**WORK REQUIRED**
Whenever a line below includes the word "modern", copy that line.

**RECORDS PROVIDED**
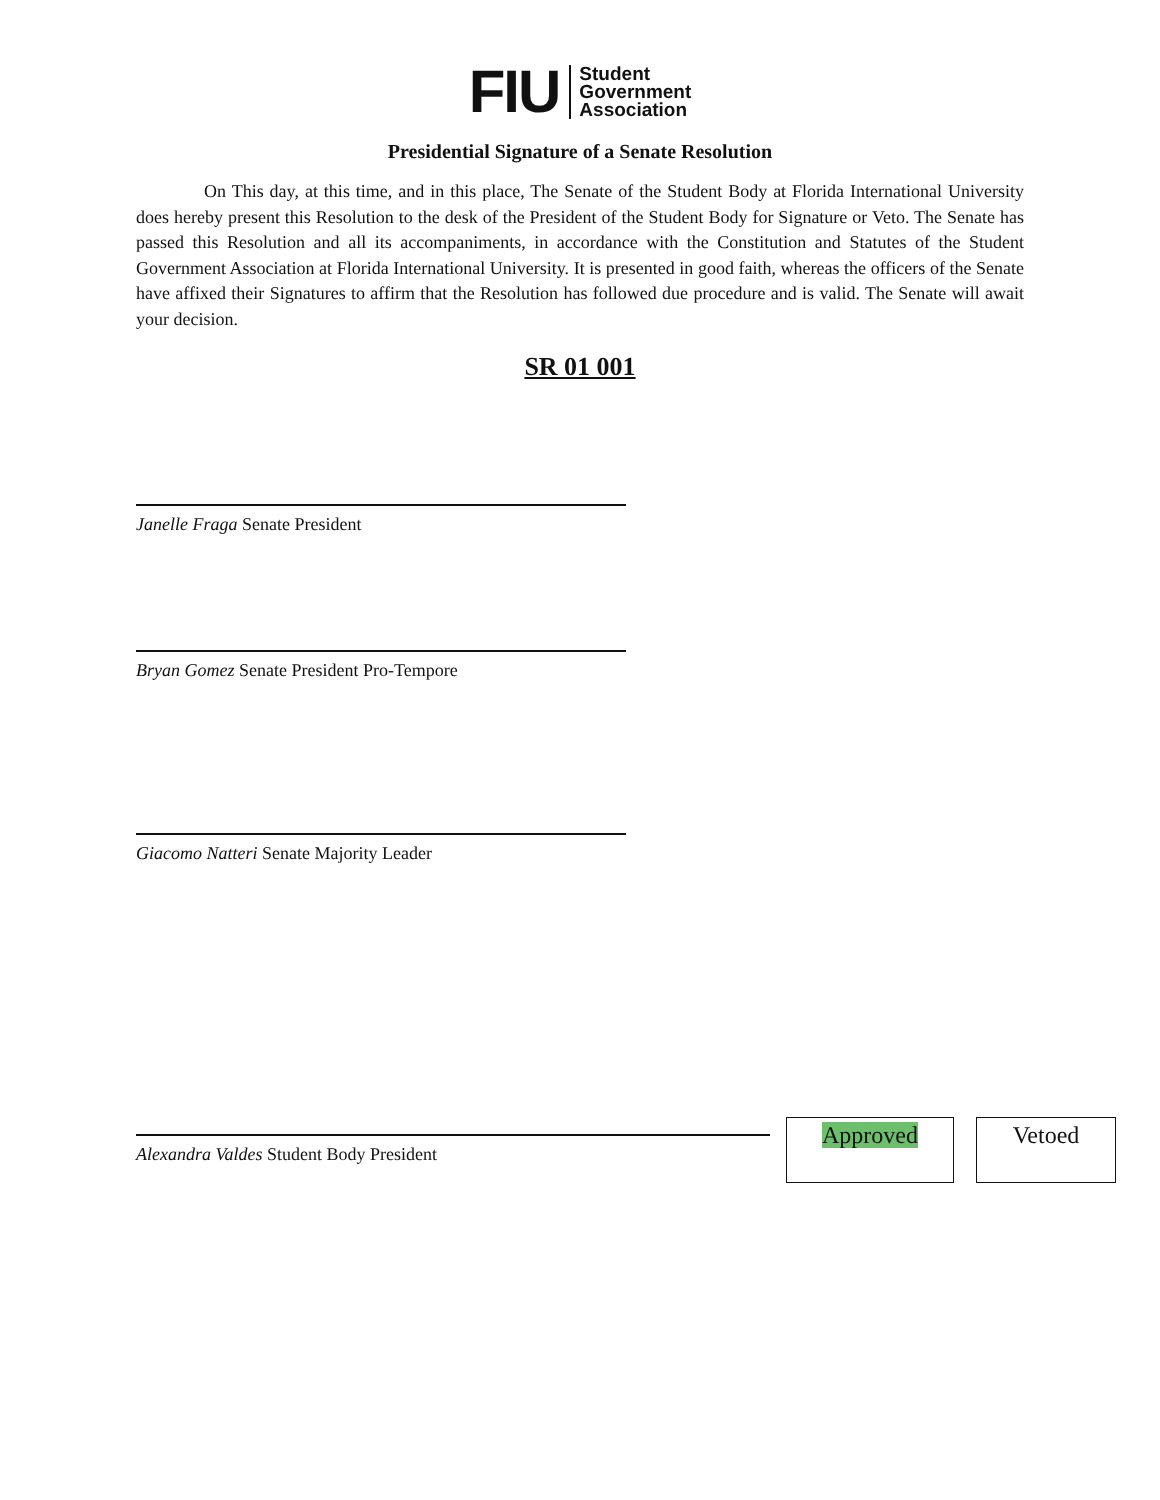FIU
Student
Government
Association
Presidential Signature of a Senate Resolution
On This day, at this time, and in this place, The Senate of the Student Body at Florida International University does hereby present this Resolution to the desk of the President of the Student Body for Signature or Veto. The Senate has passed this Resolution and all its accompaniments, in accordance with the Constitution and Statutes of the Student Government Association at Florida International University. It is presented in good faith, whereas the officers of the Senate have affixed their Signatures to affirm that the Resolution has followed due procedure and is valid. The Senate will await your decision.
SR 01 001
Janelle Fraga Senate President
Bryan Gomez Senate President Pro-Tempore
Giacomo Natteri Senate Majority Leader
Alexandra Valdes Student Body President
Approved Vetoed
...
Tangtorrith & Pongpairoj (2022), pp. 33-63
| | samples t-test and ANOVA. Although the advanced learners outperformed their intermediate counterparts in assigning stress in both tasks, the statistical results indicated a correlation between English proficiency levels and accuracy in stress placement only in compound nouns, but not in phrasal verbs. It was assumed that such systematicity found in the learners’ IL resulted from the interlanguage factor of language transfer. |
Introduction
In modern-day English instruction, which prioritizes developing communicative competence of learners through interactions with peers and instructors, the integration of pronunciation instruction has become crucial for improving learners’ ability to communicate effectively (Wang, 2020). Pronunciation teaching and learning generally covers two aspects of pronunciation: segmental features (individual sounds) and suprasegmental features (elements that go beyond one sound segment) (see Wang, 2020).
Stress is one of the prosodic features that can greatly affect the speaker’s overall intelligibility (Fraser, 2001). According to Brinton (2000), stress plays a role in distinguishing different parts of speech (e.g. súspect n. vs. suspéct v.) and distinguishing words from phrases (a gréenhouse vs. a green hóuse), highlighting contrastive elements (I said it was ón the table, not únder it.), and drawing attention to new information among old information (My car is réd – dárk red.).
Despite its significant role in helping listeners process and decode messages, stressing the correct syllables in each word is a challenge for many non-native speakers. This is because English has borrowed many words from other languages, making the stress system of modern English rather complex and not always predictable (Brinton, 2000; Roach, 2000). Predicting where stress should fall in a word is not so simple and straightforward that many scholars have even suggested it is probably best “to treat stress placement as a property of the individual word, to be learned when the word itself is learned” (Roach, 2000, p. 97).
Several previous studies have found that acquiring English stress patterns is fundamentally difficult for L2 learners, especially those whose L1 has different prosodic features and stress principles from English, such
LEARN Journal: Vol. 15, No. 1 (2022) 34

**RESPONSE BELOW**
In modern-day English instruction, which prioritizes developing communicative competence of learners through interactions with peers and instructors, the integration of pronunciation instruction has become crucial for improving learners’ ability to communicate effectively (Wang, 2020). Pronunciation teaching and learning generally covers two aspects of pronunciation: segmental features (individual sounds) and suprasegmental features (elements that go beyond one sound segment) (see Wang, 2020).
Despite its significant role in helping listeners process and decode messages, stressing the correct syllables in each word is a challenge for many non-native speakers. This is because English has borrowed many words from other languages, making the stress system of modern English rather complex and not always predictable (Brinton, 2000; Roach, 2000). Predicting where stress should fall in a word is not so simple and straightforward that many scholars have even suggested it is probably best “to treat stress placement as a property of the individual word, to be learned when the word itself is learned” (Roach, 2000, p. 97).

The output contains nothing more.